Computational Data Science, Certificate
The Computational Data Science certificate program provides students/professionals with the skills and training to tackle real-world data analysis challenges. Students obtain in-depth knowledge of data science through lectures and hands-on studies of motivating real-world cases.
The curriculum consists of a total of five courses, including two required core courses and three electives. The core courses cover fundamental big data programming skills, statistical and mathematical concepts, essential data analysis techniques including data wrangling, data organization, and data visualization, as well as application and implementation of machine learning algorithms. The electives allow students to dive further into data analytics and address data challenges in their desired direction of study.

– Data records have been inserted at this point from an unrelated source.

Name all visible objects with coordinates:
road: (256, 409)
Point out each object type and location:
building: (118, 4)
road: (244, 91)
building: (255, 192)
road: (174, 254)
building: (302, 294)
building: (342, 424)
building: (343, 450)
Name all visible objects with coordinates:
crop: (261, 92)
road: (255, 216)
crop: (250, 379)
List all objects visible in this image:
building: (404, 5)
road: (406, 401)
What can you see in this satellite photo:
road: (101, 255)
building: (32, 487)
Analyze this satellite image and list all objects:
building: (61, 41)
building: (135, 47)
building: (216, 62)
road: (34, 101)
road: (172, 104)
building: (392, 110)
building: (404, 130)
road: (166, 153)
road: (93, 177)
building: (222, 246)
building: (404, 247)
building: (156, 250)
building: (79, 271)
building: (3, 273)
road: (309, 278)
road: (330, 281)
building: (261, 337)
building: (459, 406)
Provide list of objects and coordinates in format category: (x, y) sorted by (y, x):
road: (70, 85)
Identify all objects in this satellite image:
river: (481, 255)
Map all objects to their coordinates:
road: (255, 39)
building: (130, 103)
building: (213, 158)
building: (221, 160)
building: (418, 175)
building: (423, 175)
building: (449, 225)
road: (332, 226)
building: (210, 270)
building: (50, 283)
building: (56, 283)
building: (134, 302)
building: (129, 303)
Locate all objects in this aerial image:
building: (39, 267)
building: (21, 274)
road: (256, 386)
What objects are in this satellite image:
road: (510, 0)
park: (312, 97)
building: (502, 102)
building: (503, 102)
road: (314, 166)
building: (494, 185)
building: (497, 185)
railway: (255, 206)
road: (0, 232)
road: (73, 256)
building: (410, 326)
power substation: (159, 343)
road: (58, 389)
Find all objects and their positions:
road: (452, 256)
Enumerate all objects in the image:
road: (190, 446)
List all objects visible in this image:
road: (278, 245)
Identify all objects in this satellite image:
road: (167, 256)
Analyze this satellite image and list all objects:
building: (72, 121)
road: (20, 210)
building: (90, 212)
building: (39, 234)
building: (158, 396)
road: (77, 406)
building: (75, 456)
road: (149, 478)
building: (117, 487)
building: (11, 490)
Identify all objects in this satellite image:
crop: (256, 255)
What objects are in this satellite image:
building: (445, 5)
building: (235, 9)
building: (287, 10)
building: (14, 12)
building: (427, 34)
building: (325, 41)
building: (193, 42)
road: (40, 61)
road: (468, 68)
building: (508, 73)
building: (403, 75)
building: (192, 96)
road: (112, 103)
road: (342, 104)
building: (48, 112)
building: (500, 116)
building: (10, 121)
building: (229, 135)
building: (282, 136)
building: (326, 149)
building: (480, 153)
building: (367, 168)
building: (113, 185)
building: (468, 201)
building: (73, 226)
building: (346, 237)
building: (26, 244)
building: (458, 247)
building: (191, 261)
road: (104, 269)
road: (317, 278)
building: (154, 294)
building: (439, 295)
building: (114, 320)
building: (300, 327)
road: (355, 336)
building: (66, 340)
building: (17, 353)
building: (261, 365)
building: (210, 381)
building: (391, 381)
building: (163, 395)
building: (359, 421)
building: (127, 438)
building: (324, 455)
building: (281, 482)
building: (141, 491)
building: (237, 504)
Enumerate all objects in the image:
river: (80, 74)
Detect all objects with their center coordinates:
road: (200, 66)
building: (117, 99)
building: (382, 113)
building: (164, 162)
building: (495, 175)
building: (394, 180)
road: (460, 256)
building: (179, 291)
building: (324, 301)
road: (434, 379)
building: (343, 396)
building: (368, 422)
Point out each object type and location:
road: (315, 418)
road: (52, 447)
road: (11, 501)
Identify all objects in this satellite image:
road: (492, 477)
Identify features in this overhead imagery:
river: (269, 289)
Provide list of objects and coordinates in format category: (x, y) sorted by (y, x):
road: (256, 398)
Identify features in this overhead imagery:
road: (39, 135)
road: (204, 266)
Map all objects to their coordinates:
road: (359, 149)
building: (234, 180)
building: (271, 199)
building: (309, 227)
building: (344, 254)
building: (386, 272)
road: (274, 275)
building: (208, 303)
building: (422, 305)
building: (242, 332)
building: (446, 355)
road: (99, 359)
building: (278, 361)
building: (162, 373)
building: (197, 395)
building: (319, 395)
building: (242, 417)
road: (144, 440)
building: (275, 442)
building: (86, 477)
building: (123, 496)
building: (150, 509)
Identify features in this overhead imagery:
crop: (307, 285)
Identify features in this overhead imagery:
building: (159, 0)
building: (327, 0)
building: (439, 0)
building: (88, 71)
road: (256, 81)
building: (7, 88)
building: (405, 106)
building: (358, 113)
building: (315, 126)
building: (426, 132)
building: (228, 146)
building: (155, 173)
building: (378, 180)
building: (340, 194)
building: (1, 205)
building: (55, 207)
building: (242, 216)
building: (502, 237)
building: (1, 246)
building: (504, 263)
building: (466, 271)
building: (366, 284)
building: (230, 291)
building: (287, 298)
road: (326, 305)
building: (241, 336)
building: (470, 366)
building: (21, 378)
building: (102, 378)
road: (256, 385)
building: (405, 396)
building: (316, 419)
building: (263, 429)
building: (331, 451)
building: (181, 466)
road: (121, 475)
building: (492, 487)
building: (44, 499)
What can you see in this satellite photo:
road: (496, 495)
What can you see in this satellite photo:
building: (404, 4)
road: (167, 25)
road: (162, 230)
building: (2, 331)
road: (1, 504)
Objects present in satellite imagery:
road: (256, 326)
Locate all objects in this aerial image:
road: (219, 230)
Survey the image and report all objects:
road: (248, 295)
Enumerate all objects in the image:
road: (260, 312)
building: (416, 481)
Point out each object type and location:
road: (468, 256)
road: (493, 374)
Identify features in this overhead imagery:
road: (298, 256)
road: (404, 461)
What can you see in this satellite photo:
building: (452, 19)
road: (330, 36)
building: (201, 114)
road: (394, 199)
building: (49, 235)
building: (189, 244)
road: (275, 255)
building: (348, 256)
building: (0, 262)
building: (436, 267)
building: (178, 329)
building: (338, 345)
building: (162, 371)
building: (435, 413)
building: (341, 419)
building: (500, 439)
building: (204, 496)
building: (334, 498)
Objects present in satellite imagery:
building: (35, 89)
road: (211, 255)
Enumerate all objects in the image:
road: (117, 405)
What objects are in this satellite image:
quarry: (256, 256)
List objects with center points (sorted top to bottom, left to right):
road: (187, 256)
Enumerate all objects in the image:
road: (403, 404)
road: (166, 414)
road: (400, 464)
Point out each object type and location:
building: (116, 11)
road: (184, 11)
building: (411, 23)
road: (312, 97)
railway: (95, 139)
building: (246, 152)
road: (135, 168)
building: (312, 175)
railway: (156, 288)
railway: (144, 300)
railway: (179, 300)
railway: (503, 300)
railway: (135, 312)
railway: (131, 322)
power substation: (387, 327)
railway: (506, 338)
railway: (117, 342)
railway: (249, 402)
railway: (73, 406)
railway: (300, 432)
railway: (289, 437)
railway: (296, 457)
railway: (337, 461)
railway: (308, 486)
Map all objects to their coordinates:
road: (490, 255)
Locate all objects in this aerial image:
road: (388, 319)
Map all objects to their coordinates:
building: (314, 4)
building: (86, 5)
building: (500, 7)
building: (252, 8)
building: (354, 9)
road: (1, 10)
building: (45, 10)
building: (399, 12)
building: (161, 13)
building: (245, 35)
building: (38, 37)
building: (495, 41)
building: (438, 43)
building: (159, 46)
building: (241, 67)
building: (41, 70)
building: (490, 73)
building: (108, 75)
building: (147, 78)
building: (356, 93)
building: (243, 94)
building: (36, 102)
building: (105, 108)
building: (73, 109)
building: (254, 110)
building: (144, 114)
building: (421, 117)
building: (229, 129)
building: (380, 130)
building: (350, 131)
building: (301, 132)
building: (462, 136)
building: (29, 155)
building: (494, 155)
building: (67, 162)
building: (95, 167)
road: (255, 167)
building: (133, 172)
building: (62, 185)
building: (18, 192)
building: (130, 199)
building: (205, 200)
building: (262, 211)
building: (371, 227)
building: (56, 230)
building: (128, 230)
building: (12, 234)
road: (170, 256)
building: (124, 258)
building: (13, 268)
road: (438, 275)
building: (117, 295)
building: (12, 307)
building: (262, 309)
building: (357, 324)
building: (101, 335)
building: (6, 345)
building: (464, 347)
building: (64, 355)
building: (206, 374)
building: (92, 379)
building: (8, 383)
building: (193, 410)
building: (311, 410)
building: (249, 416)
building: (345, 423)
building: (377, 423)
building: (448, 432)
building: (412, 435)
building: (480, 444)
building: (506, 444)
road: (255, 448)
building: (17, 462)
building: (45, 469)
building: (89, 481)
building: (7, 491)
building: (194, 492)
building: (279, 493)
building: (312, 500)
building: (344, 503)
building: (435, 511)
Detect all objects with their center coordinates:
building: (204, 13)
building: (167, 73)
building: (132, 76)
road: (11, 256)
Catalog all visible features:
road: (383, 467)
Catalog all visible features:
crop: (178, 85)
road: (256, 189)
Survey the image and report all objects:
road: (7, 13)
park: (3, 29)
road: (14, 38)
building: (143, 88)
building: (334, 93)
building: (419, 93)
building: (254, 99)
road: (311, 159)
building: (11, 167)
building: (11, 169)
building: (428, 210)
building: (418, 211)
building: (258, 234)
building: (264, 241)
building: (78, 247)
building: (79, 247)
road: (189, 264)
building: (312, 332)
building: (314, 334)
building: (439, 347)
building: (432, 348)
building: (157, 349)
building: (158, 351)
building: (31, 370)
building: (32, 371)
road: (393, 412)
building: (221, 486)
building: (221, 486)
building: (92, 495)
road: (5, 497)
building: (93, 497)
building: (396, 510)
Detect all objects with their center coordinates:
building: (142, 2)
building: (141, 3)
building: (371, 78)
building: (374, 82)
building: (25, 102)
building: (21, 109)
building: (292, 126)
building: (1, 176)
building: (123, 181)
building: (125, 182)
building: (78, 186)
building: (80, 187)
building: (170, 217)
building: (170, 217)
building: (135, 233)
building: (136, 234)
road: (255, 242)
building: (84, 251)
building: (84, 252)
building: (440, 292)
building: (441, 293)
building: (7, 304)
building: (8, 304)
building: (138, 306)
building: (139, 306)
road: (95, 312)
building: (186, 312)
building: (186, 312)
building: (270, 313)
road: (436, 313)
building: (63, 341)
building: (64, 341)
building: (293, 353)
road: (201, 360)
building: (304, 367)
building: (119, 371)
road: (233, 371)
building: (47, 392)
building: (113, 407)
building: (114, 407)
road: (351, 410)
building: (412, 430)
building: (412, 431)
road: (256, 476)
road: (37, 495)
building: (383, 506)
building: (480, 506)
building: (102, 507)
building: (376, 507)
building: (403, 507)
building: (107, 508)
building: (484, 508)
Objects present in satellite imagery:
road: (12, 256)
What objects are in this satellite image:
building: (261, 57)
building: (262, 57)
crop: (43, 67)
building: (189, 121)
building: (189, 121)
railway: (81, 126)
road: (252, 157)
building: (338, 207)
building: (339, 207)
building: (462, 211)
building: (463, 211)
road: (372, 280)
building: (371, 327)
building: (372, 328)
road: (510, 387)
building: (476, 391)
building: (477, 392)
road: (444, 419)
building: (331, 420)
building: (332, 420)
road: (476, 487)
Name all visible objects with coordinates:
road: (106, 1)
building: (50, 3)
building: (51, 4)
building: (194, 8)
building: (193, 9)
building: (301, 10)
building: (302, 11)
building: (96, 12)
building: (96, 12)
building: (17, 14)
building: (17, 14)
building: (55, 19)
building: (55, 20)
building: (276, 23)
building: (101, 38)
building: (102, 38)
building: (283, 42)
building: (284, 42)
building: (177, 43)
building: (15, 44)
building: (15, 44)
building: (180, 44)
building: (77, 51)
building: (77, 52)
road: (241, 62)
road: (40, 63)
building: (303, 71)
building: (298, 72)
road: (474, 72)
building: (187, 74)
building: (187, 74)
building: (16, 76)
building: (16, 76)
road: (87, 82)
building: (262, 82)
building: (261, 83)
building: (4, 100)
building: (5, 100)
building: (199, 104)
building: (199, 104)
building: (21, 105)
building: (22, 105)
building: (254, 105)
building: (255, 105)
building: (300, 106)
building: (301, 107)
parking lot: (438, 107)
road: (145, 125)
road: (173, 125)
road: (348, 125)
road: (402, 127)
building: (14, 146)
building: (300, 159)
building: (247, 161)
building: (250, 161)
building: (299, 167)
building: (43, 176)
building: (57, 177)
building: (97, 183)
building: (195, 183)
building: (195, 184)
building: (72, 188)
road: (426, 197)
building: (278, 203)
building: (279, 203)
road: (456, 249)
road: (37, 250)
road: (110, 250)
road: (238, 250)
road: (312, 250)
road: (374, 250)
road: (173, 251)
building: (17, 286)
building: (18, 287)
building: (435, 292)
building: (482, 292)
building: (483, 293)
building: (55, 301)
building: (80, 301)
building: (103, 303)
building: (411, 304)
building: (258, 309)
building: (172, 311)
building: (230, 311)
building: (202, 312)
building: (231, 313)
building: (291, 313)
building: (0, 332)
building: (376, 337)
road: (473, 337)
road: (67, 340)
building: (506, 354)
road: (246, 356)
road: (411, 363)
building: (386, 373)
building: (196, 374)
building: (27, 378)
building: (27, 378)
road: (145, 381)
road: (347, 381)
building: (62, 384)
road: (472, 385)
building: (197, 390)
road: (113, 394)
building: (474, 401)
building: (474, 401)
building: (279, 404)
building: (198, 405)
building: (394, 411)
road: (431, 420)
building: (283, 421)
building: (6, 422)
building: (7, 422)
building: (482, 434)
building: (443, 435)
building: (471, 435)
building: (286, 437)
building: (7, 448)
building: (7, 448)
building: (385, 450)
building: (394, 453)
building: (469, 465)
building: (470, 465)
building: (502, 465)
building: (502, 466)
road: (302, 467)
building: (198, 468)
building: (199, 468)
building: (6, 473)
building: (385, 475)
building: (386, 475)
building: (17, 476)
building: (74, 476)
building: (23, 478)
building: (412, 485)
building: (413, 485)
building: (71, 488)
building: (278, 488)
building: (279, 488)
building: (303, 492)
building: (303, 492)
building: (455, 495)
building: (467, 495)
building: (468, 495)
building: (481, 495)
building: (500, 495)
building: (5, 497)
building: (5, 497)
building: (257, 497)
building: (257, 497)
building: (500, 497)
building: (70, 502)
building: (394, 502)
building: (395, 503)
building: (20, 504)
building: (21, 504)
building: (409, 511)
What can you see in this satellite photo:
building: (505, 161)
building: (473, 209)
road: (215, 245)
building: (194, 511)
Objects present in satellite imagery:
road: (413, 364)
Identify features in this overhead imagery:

The program is designed for motivated graduate students and professionals holding a bachelor's degree who have an interest in data science, especially in the computational aspect of data science. Students must have a strong foundation in programming and experience with computational data handling.
Admission Requirements
Students must hold a bachelor's degree, and have a strong foundation in programming and experience with computational data handling.
Summary
Code | Title | Hours |
---|---|---|
Data Science Core | 6 | |
Data Science Electives | 9 | |
Total Hours | 15 |
Data Science Core
Code | Title | Hours |
---|---|---|
CPSC:515 | Big Data Programming | 3 |
CPSC:536 | Applied Machine Learning | 3 |
Total Hours | 6 |
Data Science Electives
Code | Title | Hours |
---|---|---|
Complete nine credits from the following: | 9 | |
CPSC:535 | Algorithms | 3 |
CPSC:545 | Introduction to Bioinformatics | 3 |
CPSC:560 | Artificial Intelligence & Heuristic Programming | 3 |
CPSC:575 | Database Management | 3 |
CPSC:576 | Introduction to NoSQL Data Management | 3 |
CPSC:577 | Introduction to Parallel Processing | 3 |
CPSC:635 | Advanced Algorithms | 3 |
CPSC:636 | Graph Analytics | 3 |
CPSC:658 | Visualization | 3 |
CPSC:676 | Data Mining | 3 |
CPSC:677 | Parallel Processing | 3 |
CPSC:678 | Data Integration | 3 |
CPSC:680 | Software Engineering Methodologies | 3 |
CPSC:689 | Advanced Topics in Computer Science | 1-3 |
Graduate course outside the CS department 1 | 3 |
- 1
For a graduate course outside the Department of Computer Science to be used towards the certificate, it must be on a topic related to Computational Data Science, and must be approved by the Department. At most three credits of Data Science Elective may be from outside Computer Science.